Complete o seguinte
a) Como fica em inglês a frase "Na prática, pode não ocorrer exatamente como foi planejado.", tirada do texto sobre o cálculo da poupança anual?
b) Retome o texto sobre o cálculo da poupança anual e dê continuidade a ele a partir da última frase apresentada.

Texto de leitura
____________

Detalhe importante! Não podemos simplesmente deduzir um “valor presente” de um “valor futuro”, pois eles não são valores de mesma data e, portanto, não são capitais equivalentes. O que podemos fazer é calcular o valor futuro equivalente na data presente (voltando 25 anos no tempo) ou atualizar o valor presente de R$ 100 mil para 25 anos à frente, na mesma data do valor futuro de R$ 2.966.856.

Demonstrando o cálculo:

Capital que gera renda mensal de R$ 4.900 (com taxa de retorno de 2% a.a. ou 0,165158% a.m.)

R$ 2.966.856

(-) Valor já existente atualizado para daqui a 25 anos

R$ 164.061

(=) Capital adicional necessário

R$ 2.802.795

 

Podemos, então, aplicar a regra de três sobre os números peviamente calculados do Quadro 2. Se, para acumular R$ 1 milhão, há necessidade de poupar R$ 31.220 por ano durante 25 anos com a taxa de retorno de 2% ao ano, podemos dividir R$ 2.802.795 por R$ 1 milhão e multiplicar o resultado por R$ 31.220, como segue: 

(R$ 2.802.795 / R$ 1.000.000) x R$ 31.220 = R$ 87.503 

Pronto! Temos o valor de R$ 87.503, que é o valor da poupança que deve ser feita anualmente durante os próximos 25 anos. É o mesmo valor que deve ser gerado no primeiro ano, no segundo ano, no terceiro ano... até o vigésimo quinto ano.

Na prática, pode não ocorrer exatamente como foi planejado. Pode ser que no primeiro ano seja possível poupar somente R$ 82.500; no segundo ano, mais R$ 89.000 e assim por diante. Nesse caso, é só recalcular os valores que precisam ser acumulados anualmente em função do prazo restante.

____________

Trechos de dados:

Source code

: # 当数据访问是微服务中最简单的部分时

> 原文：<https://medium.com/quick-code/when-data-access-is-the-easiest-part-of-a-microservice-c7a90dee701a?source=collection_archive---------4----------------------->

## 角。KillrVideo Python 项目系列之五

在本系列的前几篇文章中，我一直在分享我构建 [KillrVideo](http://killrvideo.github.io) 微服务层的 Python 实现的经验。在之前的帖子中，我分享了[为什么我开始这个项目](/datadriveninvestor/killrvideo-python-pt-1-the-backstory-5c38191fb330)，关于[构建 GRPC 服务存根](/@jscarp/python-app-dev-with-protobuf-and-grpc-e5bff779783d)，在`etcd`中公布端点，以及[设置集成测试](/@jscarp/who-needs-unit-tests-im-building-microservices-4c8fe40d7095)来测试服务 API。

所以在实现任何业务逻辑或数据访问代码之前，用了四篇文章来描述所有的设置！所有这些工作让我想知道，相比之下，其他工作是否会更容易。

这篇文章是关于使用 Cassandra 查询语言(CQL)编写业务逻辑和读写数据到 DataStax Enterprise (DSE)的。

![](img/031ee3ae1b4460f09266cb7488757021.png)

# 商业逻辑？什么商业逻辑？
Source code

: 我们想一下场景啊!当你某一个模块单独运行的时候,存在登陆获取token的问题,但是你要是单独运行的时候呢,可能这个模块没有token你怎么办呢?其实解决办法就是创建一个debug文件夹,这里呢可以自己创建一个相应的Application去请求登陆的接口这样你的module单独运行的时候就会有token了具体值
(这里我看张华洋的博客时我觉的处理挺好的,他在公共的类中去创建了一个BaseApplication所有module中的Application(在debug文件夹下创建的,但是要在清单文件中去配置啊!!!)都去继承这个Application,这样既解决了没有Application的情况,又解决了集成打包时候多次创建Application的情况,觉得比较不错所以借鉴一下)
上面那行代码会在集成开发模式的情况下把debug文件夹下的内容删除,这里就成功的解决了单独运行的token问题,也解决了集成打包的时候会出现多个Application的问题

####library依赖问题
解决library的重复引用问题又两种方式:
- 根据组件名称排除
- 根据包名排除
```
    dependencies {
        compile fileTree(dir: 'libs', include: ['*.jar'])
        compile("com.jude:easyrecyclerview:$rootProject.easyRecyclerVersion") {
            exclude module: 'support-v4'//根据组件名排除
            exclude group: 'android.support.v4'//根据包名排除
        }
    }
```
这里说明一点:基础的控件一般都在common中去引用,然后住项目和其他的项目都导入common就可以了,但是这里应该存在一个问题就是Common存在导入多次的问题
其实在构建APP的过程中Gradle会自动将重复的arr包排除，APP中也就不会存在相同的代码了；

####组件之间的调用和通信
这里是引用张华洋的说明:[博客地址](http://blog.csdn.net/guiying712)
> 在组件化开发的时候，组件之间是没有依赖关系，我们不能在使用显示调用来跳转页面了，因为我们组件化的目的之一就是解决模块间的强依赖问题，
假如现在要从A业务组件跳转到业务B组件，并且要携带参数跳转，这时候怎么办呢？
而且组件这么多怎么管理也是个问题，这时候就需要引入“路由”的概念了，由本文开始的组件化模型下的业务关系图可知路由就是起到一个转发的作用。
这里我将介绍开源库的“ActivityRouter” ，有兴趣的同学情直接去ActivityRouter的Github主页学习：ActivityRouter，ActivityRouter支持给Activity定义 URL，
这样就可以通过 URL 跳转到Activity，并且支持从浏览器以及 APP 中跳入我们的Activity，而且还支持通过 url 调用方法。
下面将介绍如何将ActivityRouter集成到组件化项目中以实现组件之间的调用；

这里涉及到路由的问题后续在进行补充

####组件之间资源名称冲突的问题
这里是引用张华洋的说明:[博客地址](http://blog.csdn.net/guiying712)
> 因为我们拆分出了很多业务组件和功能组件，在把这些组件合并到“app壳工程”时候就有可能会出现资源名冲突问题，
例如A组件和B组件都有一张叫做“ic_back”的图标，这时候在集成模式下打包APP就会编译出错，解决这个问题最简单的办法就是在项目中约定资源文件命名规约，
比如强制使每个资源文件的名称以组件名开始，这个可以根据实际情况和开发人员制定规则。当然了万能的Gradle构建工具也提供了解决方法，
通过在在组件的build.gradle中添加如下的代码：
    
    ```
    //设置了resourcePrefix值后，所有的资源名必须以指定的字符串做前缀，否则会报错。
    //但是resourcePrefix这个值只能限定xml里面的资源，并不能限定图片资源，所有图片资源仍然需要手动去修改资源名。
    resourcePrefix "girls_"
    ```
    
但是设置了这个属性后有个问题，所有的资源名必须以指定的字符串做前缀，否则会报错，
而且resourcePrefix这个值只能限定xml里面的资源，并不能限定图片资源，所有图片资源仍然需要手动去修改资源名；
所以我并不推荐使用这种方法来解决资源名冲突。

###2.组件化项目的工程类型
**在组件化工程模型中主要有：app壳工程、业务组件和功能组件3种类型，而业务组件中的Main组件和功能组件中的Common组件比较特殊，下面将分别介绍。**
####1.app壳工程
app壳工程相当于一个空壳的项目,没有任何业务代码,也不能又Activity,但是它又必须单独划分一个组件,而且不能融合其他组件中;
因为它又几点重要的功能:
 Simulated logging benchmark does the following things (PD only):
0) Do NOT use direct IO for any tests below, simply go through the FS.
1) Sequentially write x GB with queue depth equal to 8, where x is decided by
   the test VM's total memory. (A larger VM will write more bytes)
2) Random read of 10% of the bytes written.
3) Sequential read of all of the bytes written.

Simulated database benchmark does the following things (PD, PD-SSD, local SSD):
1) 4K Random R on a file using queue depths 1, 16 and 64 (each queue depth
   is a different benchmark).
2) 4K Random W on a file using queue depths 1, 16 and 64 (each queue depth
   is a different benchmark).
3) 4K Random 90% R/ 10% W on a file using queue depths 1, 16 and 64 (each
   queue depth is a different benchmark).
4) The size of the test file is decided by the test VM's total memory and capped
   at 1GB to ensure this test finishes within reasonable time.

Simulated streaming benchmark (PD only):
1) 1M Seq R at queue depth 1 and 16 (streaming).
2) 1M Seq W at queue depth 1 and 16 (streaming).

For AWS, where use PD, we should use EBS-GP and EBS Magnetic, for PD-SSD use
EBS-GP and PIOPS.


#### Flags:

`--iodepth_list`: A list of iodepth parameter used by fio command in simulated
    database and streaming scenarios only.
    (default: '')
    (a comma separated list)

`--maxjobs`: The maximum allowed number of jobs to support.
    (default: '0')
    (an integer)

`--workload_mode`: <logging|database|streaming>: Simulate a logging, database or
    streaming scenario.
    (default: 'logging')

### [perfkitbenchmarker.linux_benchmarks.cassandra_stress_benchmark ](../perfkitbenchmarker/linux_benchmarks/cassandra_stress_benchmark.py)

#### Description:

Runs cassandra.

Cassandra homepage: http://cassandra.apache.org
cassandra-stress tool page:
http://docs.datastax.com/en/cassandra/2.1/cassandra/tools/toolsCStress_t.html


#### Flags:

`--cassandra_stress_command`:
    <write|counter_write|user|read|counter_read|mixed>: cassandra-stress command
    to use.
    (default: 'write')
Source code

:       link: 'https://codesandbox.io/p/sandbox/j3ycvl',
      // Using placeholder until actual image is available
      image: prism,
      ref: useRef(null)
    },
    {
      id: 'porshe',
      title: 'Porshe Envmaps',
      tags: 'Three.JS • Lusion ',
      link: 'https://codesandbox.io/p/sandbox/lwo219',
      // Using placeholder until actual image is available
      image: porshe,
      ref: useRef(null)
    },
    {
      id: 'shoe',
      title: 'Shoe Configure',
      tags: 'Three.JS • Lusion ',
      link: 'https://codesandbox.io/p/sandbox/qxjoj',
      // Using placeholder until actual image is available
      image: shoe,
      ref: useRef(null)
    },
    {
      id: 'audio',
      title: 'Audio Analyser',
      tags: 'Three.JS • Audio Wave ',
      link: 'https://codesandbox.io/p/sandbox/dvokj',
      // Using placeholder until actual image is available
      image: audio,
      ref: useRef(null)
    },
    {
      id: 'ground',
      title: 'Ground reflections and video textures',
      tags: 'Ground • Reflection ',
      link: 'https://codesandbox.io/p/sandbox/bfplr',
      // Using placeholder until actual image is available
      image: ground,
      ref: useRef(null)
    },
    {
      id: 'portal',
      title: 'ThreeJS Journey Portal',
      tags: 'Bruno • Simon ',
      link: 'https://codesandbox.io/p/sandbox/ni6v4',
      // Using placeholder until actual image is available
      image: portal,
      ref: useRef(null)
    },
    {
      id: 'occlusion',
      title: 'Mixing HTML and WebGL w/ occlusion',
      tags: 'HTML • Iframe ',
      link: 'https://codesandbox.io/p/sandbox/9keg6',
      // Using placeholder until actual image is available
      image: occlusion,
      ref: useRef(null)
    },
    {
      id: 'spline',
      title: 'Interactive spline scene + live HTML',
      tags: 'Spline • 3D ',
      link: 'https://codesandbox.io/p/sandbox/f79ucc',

____________

Respostas das tarefas
a) In practice, it may not turn out exactly as planned.

b)
E, em outra hipótese, se o indivíduo tiver apenas 15 anos para poupar e a taxa de retorno real cair para 1,5% ao ano, por exemplo, quanto ele deverá poupar anualmente? No Quadro 2, no cruzamento entre 15 anos e 1,5% a.a., encontramos o valor de R$ 59.944. Logo: 

(R$ 2.802.795 / R$ 1.000.000) x R$ 59.944 = R$ 168.011

Na condição dessa hipótese, o futuro aposentado deveria poupar, em média, R$ 168.011 por ano. Caso não seja possível, deve contentar-se com condição de vida mais modesta, no futuro.

Da mesma forma, se quiser calcular a poupança anual necessária para acumular R$ 1.483.345 daqui a 25 anos, no caso de renda por tempo determinado, teríamos a seguinte situação:

 

Capital que gera renda mensal de R$ 4.900 (com taxa de retorno de 2% a.a. ou 0,165158% a.m.)

R$ 1.483.345

(-) Valor já existente atualizado para daqui a 25 anos

R$ 164.061

(=) Capital adicional necessário

R$ 1.319.284

 

Logo, 

Poupança anual necessária = (R$ 1.319.284 / R$ 1.000.000) x R$ 31.220 = R$ 41.188

 

Ou utilizando as teclas da calculadora financeira:

     VF = R$ 1.319.284

     N = 25 anos

     i = 2%

     PMT = ??    => R$ 41.189 (com arredondamento de R$ 1) 

 

Considerações finais

Ná há dúvida de que é cada vez mais imprescindível fazer um planejamento previdenciário, que nada mais é do que um planejamento financeiro de longo prazo. Verificar, de tempos em tempos como está evoluindo o seu patrimônio acumulado vai permitir ao futuro aposentado melhor qualidade de vida. Afinal de contas, é preciso controlar e administrar, além de planejar.

Para calcular a renda mensal que deseja receber durante a aposentadoria, pode ser aplicado o conceito de renda perpétua ou renda por prazo determinado. De qualquer forma, no longo prazo, o raciocínio deve ser desenvolvido sempre com base em juro real, isto é, eliminando o efeito da inflação.

E qual das duas formas de renda mensal adotar? Para acumular capital que remunere na forma perpétua, o sacrifício para poupar será muito maior (R$ 87,5 mil anuais contra R$ 41,2 mil anuais). Porém, se receber a renda por tempo determinado e viver mais do que o tempo previsto, haverá necessidade de gerar novas rendas.

A diferença de poupança anual necessária em 25 anos (do nosso exemplo) é muito grande entre um conceito e outro. Logo, o ideal é estudar e aplicar, ao longo do tempo, um "mix" das duas formas de receber a renda. Vale a pena, também, analisar a hipótese de recebimento de renda vitalícia aplicando em plano de previdência complementar, pois o patrimônio acumulado é menor do que no caso de renda perpétua. 

 

(*) Masakazu Hoji é professor universitário, palestrante e autor de livros de Finanças.